Dem durchaus auch problematischen Funktionalismus, der die soziale durch eine technische Revolution ersetzte, und die Menschen oft in freudlosen Wohnmaschinen einsperrte, setzt Anselm Jappe lediglich die ortsgebundenen Architekturen traditioneller Gesellschaften entgegen: »Die Häuser, die aus den Steinen errichtet wurden, die sich in der Erde der Umgebung finden, erscheinen oft wie eine Ausformung dieser Erde, ein spontaner Auswuchs, eine natürliche Entwicklung, eine Blume, die hier wächst.« In den Bauten traditioneller Gesellschaften »hausen die Geister der Vergangenheit« und nicht die Fachleute und Wissenschaftler*innen der Gegenwart. Die Befreiung der Architektur vom Beton und seinen Spezialist*innen soll bei Jappe durch die Handwerker*innen getragen werden, die Hand- und Kopfarbeit in sich vereinen.

Diese Fortschrittsfeindlichkeit ist kein Zufall, sondern in der wertkritischen Weltanschauung des Autoren begründet. Jene Lesart des Marxismus, die in den 1980er Jahren als Reaktion auf den sich abzeichnenden Zusammenbruch der Arbeiter*innenbewegung entstand, versteht sich als »klassenloser Marxismus«. Die Geschichte der Klassenkämpfe begreift sie lediglich als »tautologische Beziehung der abstrakten Arbeit auf sich selbst«.

Die Mannigfaltigkeit der architektonischen Moderne, die in der Zwischen- und Nachkriegszeit zu großen Teilen ein sozialdemokratisches und realsozialistisches Projekt war, reduziert sich unter dem Blick des Werttheoretikers auf ein Gespräch des Kapitalismus mit sich selbst. Gleiches gilt für industrielle Produktion und ihre Technik.
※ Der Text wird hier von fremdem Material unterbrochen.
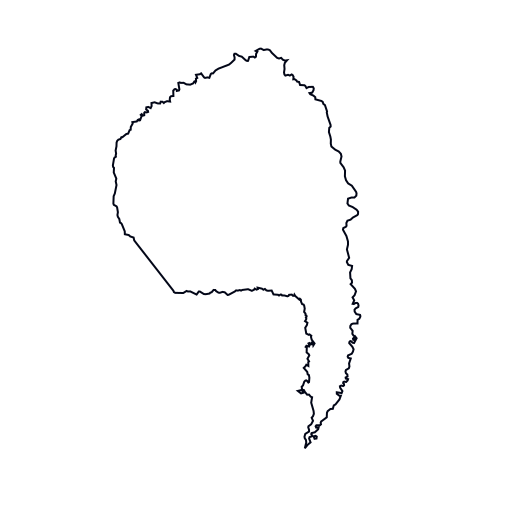 São Miguel do Araguaia, Goiás, Brazil, rotated 160°
{"feature_id": "56859067B80588795787306", "entity_name": "São Miguel do Araguaia", "entity_type": "district", "adm_level": 2, "iso_a3": "BRA", "parent_name": "Brazil", "parent_adm1": "Goiás", "projection": "robinson", "projection_center": [-50.279, -12.987], "detail": "fine", "context": "isolated", "style": "outline", "palette": "ink", "viewbox_px": 512, "rotation_deg": 160, "n_neighbors": 0, "source": "geoboundaries", "source_scale": "gbopen_adm2", "svg_char_len": 6113}
<svg xmlns="http://www.w3.org/2000/svg" viewBox="0 0 512 512"><g transform="rotate(160 256 256)"><path d="M262.8,114.9L260.7,111.5L258.4,111.3L258.6,113.4L257.6,114.1L256.8,113.6L256.6,111.8L255.4,108.2L253.6,107.6L252.7,105.1L251.6,104.1L254.3,99.3L254.9,90.7L255.6,87.9L257.3,85.9L259.0,85.0L258.8,81.6L261.7,79.0L264.9,78.1L265.5,77.2L265.6,74.5L266.2,72.9L270.5,72.0L271.2,71.1L272.3,69.5L272.5,67.9L272.0,66.3L272.5,63.7L275.9,58.6L271.9,61.0L268.5,62.2L268.5,66.4L267.6,67.5L264.4,67.4L265.0,69.8L264.3,70.6L261.0,70.2L256.9,71.9L255.8,73.5L258.1,74.1L258.2,75.6L257.1,76.3L253.8,75.1L252.5,75.6L252.3,77.1L251.4,78.2L244.7,80.2L242.9,84.5L241.7,85.7L238.4,86.8L236.1,86.1L234.0,89.0L232.1,89.3L226.6,92.7L224.1,95.7L225.4,96.1L227.2,98.9L226.7,100.3L222.4,97.9L221.0,99.5L222.0,103.5L221.7,104.9L220.2,105.1L218.6,104.0L217.5,104.3L217.1,105.6L217.6,106.7L217.1,107.6L216.1,107.8L214.4,106.8L212.5,107.7L211.6,108.8L213.5,110.1L213.3,111.2L211.2,111.5L210.7,113.4L211.6,115.1L211.4,116.9L210.5,118.1L207.2,118.7L206.0,120.2L205.3,123.2L202.0,127.3L204.1,128.7L204.3,130.0L203.5,131.1L199.5,131.4L197.6,133.0L196.2,135.0L196.5,137.8L198.2,142.2L197.7,143.2L196.5,143.8L195.7,143.2L194.9,141.5L193.6,140.7L189.6,144.3L190.1,145.8L191.2,143.8L192.0,143.2L193.3,144.0L193.1,145.2L191.2,146.1L190.8,147.0L191.6,147.9L192.1,149.9L190.8,152.6L192.0,156.3L191.3,158.0L189.6,159.3L187.9,159.3L183.7,157.9L182.4,161.3L180.4,161.7L178.7,163.3L178.4,164.2L178.4,165.1L181.6,167.1L182.3,170.0L181.8,171.8L180.3,172.7L177.4,173.1L176.6,174.3L176.4,176.2L177.0,177.3L178.5,177.8L180.5,177.4L181.5,178.0L178.9,180.7L179.4,184.1L176.8,185.4L174.1,188.6L174.3,191.4L176.7,197.2L174.9,198.1L174.2,200.5L174.9,202.7L173.2,208.4L170.6,210.9L169.1,213.8L172.3,216.1L172.7,219.2L172.3,220.1L169.1,222.4L168.3,231.1L165.7,235.1L164.6,238.2L164.2,243.8L165.3,251.0L164.4,252.4L161.6,252.7L160.6,253.4L159.8,256.1L158.0,257.9L154.7,257.8L151.8,259.0L146.7,259.8L145.8,260.5L144.9,262.7L145.6,265.0L148.5,269.0L151.5,271.7L152.1,274.1L149.9,278.4L146.3,278.3L143.5,277.3L141.1,278.4L140.1,280.5L140.0,282.0L141.9,289.3L144.6,292.7L145.5,296.4L145.2,300.5L143.1,305.8L143.3,309.4L144.9,314.6L144.5,315.9L141.6,320.3L141.3,323.0L142.5,325.9L145.2,328.8L147.7,333.1L147.3,336.0L145.8,339.8L145.3,342.8L145.1,347.5L143.3,351.4L141.6,352.1L141.1,353.6L141.0,362.6L140.4,366.7L139.8,367.5L139.6,374.2L140.7,375.9L140.6,378.0L141.5,379.3L146.6,382.9L146.0,385.0L147.2,387.1L149.7,389.5L150.0,390.8L147.3,390.3L145.2,392.2L144.4,393.8L144.7,395.5L148.6,396.8L151.1,396.5L151.5,399.0L152.1,399.9L156.1,401.6L156.0,404.8L157.7,405.8L158.0,407.2L159.4,409.1L160.5,409.3L159.4,411.6L159.7,413.5L160.4,414.4L162.5,414.0L163.9,415.3L166.7,415.5L167.2,416.8L166.9,418.9L165.2,422.0L164.2,425.7L162.8,427.7L159.9,429.3L161.9,429.7L163.6,431.2L164.6,433.6L166.8,433.7L168.4,435.0L171.6,441.4L172.6,444.6L173.6,445.6L175.0,446.4L178.3,446.9L180.4,449.2L181.8,449.5L186.1,448.8L184.9,447.5L186.8,445.9L187.9,443.3L189.2,442.9L190.2,444.2L194.2,445.3L196.7,442.1L197.6,442.3L198.7,443.4L201.2,448.2L203.5,449.8L205.8,453.0L207.1,453.4L208.0,452.4L208.2,449.9L209.0,447.9L213.3,446.0L215.9,445.1L227.1,444.9L230.6,444.2L233.9,442.3L235.3,442.8L236.3,442.4L238.9,439.4L240.5,440.4L243.0,440.8L243.7,441.6L245.1,446.4L246.5,446.0L250.4,446.8L250.3,443.4L251.8,443.2L252.5,440.7L253.4,439.9L253.4,441.1L254.2,441.1L256.0,439.7L259.2,439.5L262.7,441.1L264.8,443.5L267.5,444.4L268.3,445.2L269.8,445.2L271.0,438.8L271.8,437.9L273.9,438.2L273.6,439.3L274.5,440.4L275.5,440.6L277.2,439.7L278.9,434.6L281.1,435.2L282.5,434.6L283.6,432.4L283.9,430.5L286.6,431.9L289.3,431.8L290.3,431.3L291.1,432.9L292.8,433.6L293.9,432.1L296.2,433.0L298.7,435.1L301.9,435.5L302.8,432.6L304.4,431.0L306.2,432.9L308.2,433.2L309.1,431.3L307.9,429.4L308.1,428.3L309.6,428.3L311.3,429.2L312.1,428.7L312.9,426.5L314.5,426.6L314.9,428.4L316.0,428.0L315.5,426.8L318.5,423.2L319.4,423.3L319.4,424.4L320.6,424.3L322.0,423.2L326.4,424.1L326.6,422.6L329.5,420.1L330.6,417.5L331.7,417.5L334.3,414.7L336.1,415.0L341.0,413.3L341.8,413.7L343.4,412.3L345.5,412.4L347.0,411.7L348.2,410.3L349.6,406.8L351.8,403.2L352.5,399.9L353.4,398.7L353.7,397.2L355.2,396.9L356.1,396.1L359.5,390.1L359.8,388.6L359.3,387.4L361.1,383.1L360.8,376.5L362.3,374.1L362.8,370.4L367.3,363.0L369.3,360.9L372.1,354.0L372.1,352.7L370.1,350.4L369.9,349.2L370.8,344.4L372.2,341.9L372.4,340.1L371.8,337.5L372.4,333.9L371.6,333.1L371.2,331.9L370.9,324.1L371.8,321.3L368.4,319.2L367.5,317.4L364.7,315.2L365.1,312.3L364.1,309.1L345.5,251.6L345.5,250.2L344.5,249.0L337.0,246.1L333.2,246.9L332.2,246.0L329.9,245.2L325.0,240.1L321.9,242.2L320.9,241.8L318.0,238.1L316.3,237.3L312.5,236.6L311.5,237.2L310.1,237.1L307.5,238.6L305.9,238.0L305.5,236.6L303.8,234.4L302.6,233.8L299.7,233.7L297.8,232.6L296.0,229.1L295.0,228.9L288.0,229.9L286.5,230.5L284.9,229.7L282.8,229.5L281.9,228.6L280.6,228.8L274.8,227.5L271.8,224.7L269.3,225.0L268.4,225.8L267.0,224.2L265.5,224.3L265.3,225.7L261.6,223.3L260.6,221.8L258.9,222.0L258.0,220.1L256.6,219.2L253.1,218.2L252.7,213.9L248.5,212.0L247.9,211.0L246.1,211.4L245.3,211.0L245.0,210.0L242.8,209.2L240.3,207.4L239.1,207.4L238.2,208.2L235.6,207.5L234.9,206.0L233.8,205.6L233.1,206.5L232.8,205.0L230.2,200.2L229.4,200.8L228.8,199.7L229.3,197.7L229.1,195.0L227.9,194.1L227.7,193.0L228.2,189.9L229.9,187.0L229.2,185.0L229.7,183.3L229.0,182.7L229.2,181.7L230.2,181.1L230.1,180.1L230.6,179.2L232.2,178.0L230.5,175.7L231.8,173.7L234.3,171.7L235.3,165.9L233.4,163.9L232.5,164.0L231.3,162.1L232.0,161.3L232.3,158.3L230.9,153.8L232.7,152.4L232.2,154.8L232.5,155.7L233.5,155.6L234.0,154.1L235.3,154.3L235.7,156.0L236.6,155.9L236.4,153.6L237.1,152.8L239.3,154.4L240.4,153.6L239.6,152.6L241.4,148.1L240.0,145.6L239.9,144.4L242.8,141.8L242.2,138.8L243.2,138.4L244.4,134.8L245.9,136.6L247.2,135.5L249.4,134.5L247.5,129.6L247.9,127.1L247.0,126.0L247.5,123.3L249.3,119.4L250.1,119.2L250.8,121.3L251.4,122.0L252.3,122.0L253.6,121.4L256.1,118.3L257.8,117.5L258.2,115.4L259.1,114.5L262.8,114.9ZM263.5,66.8L263.5,64.2L261.6,63.8L260.7,65.5L261.5,66.6L263.5,66.8Z" fill="none" stroke="#020617" stroke-width="2"/></g></svg>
Diese sind laut Jappe »weit davon entfernt, für den Aufbau einer befreiten Gesellschaft eingesetzt zu werden«. Statt zu fragen, wie sich industrielle Produktion vermenschlichen und nachhaltig gestalten ließe, werden wir wieder zu lokal bornierten, aber unentfremdeten Handwerker*innen. Der Abschied vom Proletariat, immerhin das veranschaulicht Jappes Buch, ist nichts anderes als ein Abschied von der Zukunft. 

Thomas Waimer

lebt in Berlin und ist Redakteur des Onlinemagazins Communaut.

Anselm Jappe: Beton. Massenkonstruktionswaffe des Kapitalismus. Mandelbaum, Wien 2023. 160 Seiten, 20 EUR.